_Exercise_
Rewrite the text of the items, replacing "Suisse" with "Switzerland" and keeping everything else the same. Leave out the pictures.

_Data listing_
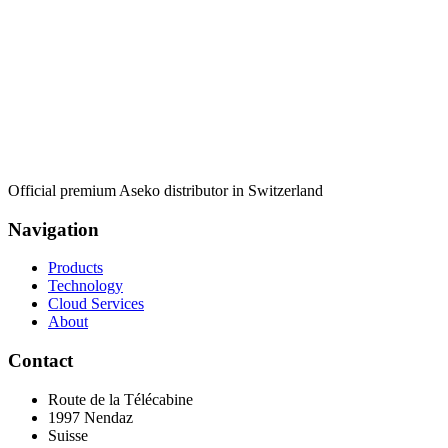
Official premium Aseko distributor in Switzerland
Navigation
Products
Technology
Cloud Services
About
Contact
Route de la Télécabine
1997
Nendaz
Suisse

_Problem solution_
Official premium Aseko distributor in Switzerland
Navigation
Products
Technology
Cloud Services
About
Contact
Route de la Télécabine
1997
Nendaz
Switzerland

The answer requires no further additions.